Skip to content

Search Engines API

Vajra provides three search engine implementations.

Common Interface

All search engines share a common interface:

# Build index
engine = SearchEngine(corpus, **options)

# Single query
results = engine.search(query, top_k=10)

# Batch queries (if supported)
batch_results = engine.search_batch(queries, top_k=10)

SearchResult

Search results are returned as SearchResult objects:

@dataclass
class SearchResult:
    document: Document    # The matched document
    score: float          # BM25 relevance score
    rank: int             # Position in results (1-indexed)

Accessing Results

results = engine.search("machine learning", top_k=5)

for result in results:
    print(f"{result.rank}. {result.document.title}")
    print(f"   Score: {result.score:.4f}")
    print(f"   ID: {result.document.id}")

VajraSearch

Base implementation using categorical abstractions.

from vajra_bm25 import VajraSearch, DocumentCorpus

corpus = DocumentCorpus.load_jsonl("corpus.jsonl")
engine = VajraSearch(corpus)

results = engine.search("neural networks", top_k=10)

Constructor

VajraSearch(
    corpus: DocumentCorpus,
    params: Optional[BM25Parameters] = None
)
Parameter Type Default Description
corpus DocumentCorpus required Document corpus to index
params BM25Parameters None BM25 parameters (k1, b)

Using BM25Parameters

from vajra_bm25 import VajraSearch, BM25Parameters

params = BM25Parameters(k1=1.2, b=0.75)
engine = VajraSearch(corpus, params=params)

VajraSearchOptimized

Production-ready engine with vectorized operations.

from vajra_bm25 import VajraSearchOptimized, DocumentCorpus

corpus = DocumentCorpus.load_jsonl("large_corpus.jsonl")

engine = VajraSearchOptimized(
    corpus,
    k1=1.5,
    b=0.75,
    cache_size=1000,
    use_eager=True
)

results = engine.search("deep learning", top_k=10)

Constructor

VajraSearchOptimized(
    corpus: DocumentCorpus,
    k1: float = 1.5,
    b: float = 0.75,
    use_sparse: Optional[bool] = None,
    use_eager: bool = False,
    cache_size: int = 0
)

Stored records:
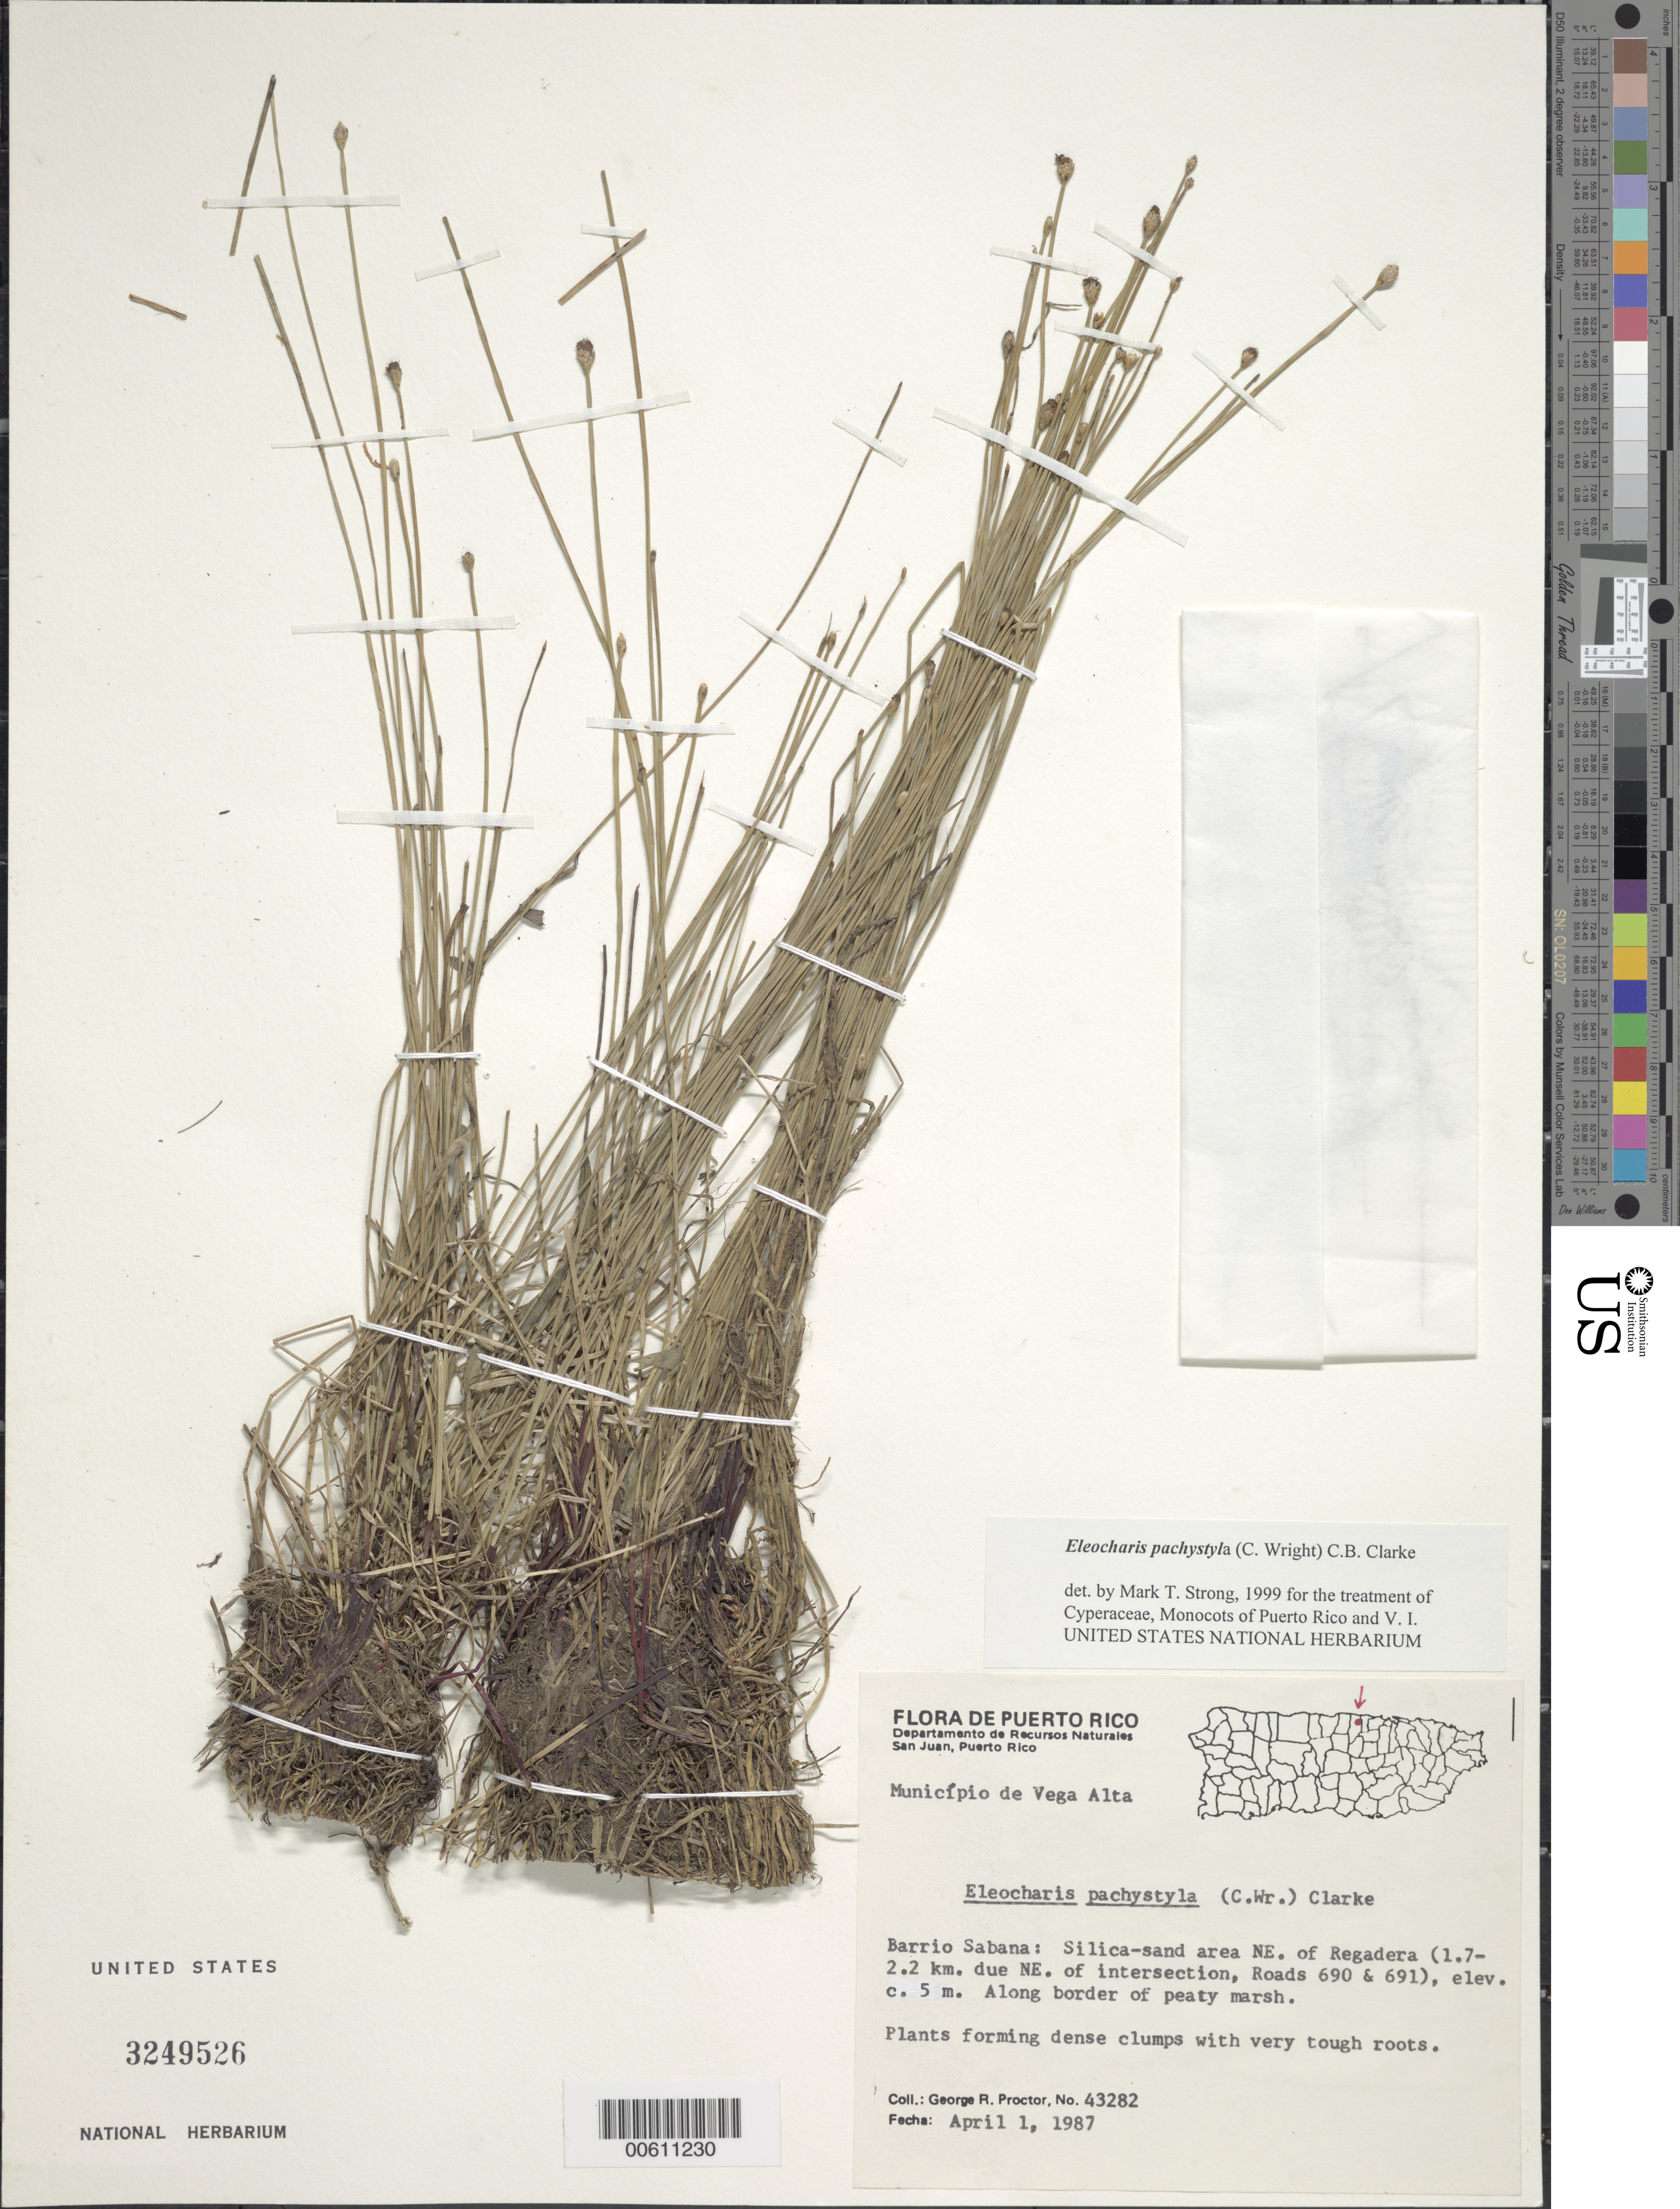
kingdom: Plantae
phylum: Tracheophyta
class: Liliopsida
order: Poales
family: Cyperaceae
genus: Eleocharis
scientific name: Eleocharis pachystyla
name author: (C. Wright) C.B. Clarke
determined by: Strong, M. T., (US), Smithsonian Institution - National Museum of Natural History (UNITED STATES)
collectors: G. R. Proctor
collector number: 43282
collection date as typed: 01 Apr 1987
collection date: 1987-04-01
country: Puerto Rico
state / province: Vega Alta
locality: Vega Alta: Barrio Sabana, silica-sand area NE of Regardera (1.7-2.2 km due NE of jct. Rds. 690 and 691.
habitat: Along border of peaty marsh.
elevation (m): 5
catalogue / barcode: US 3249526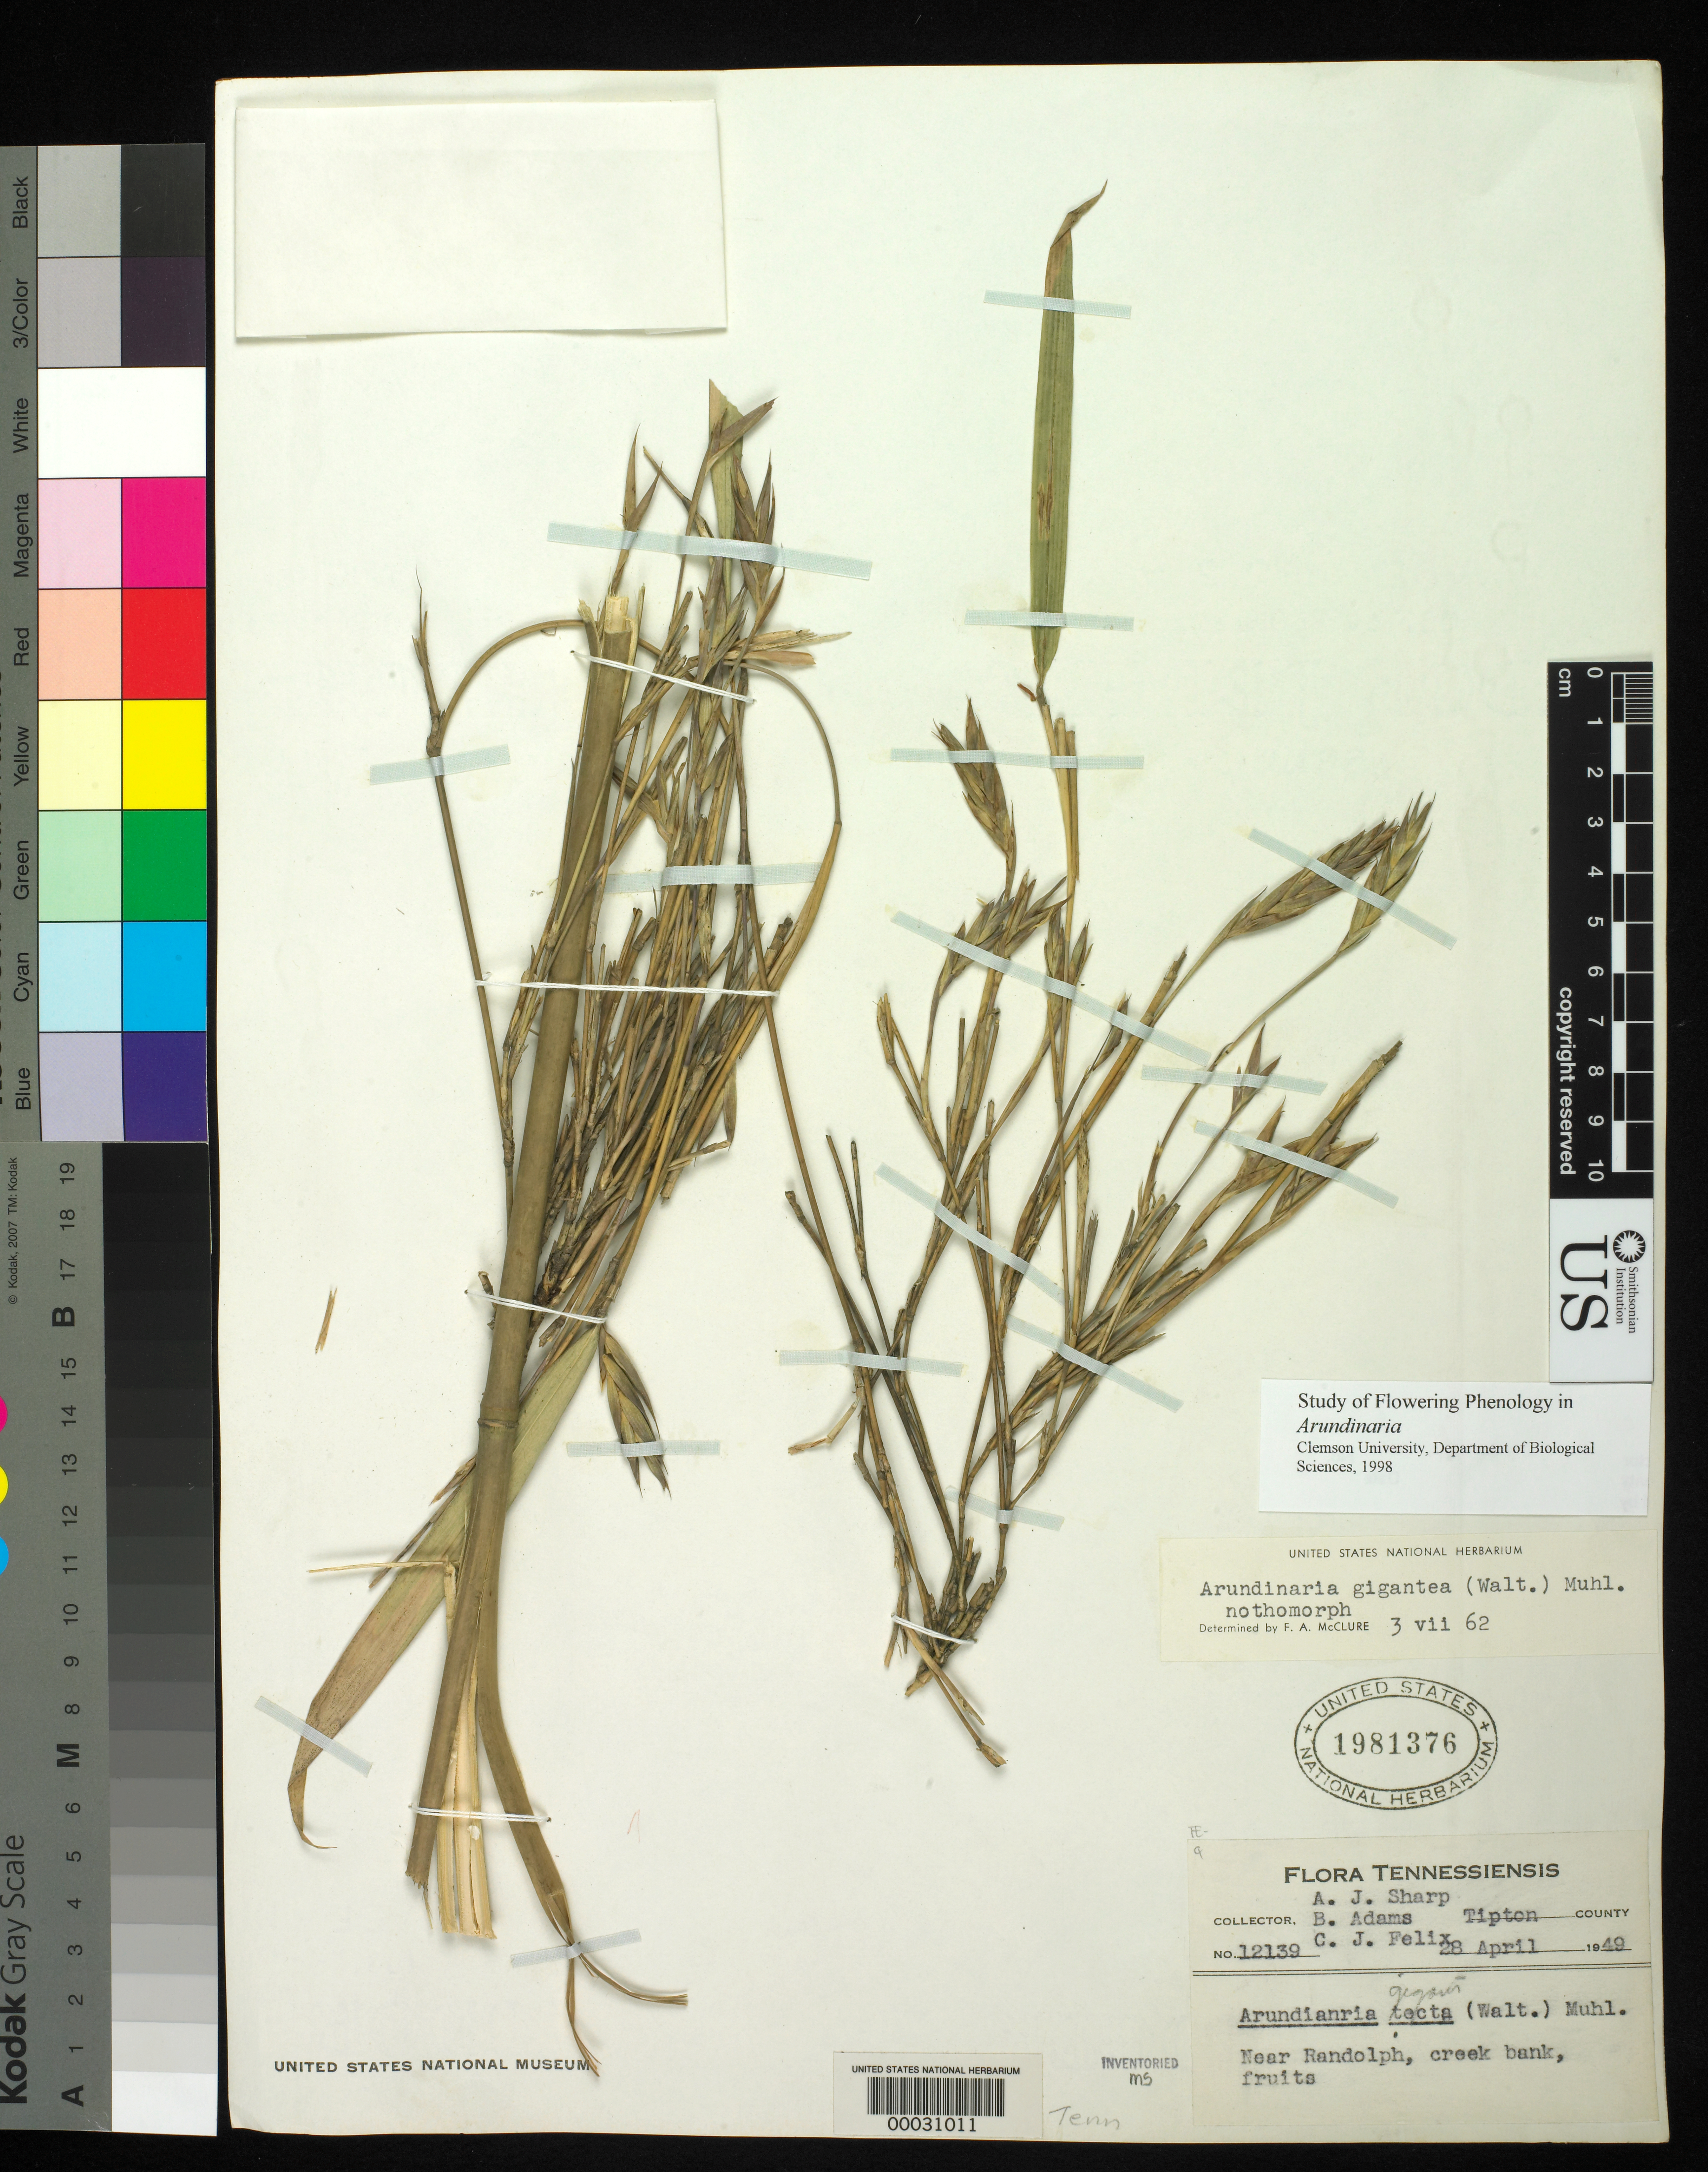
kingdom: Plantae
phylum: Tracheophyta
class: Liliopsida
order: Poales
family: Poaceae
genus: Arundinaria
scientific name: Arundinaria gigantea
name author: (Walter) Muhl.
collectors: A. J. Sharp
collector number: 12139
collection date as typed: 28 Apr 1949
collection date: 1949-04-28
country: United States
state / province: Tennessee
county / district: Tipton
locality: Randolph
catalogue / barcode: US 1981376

Written instruction 1: From the search engines API page, list every parameter in the VajraSearchOptimized constructor signature.
Written instruction 2: Summarize the search engines API page in two sentences.

Expected answer 1: corpus, k1, b, use_sparse, use_eager, cache_size

Expected answer 2: Vajra provides three search engine implementations that share a common interface for building an index and running single queries or, where supported, batch queries, with results returned as SearchResult objects that hold the matched document, its BM25 relevance score and its rank. VajraSearch is the base implementation using categorical abstractions and accepts optional BM25 parameters, while VajraSearchOptimized is a production-ready engine with vectorized operations that takes settings such as k1, b, use_sparse, use_eager and cache_size.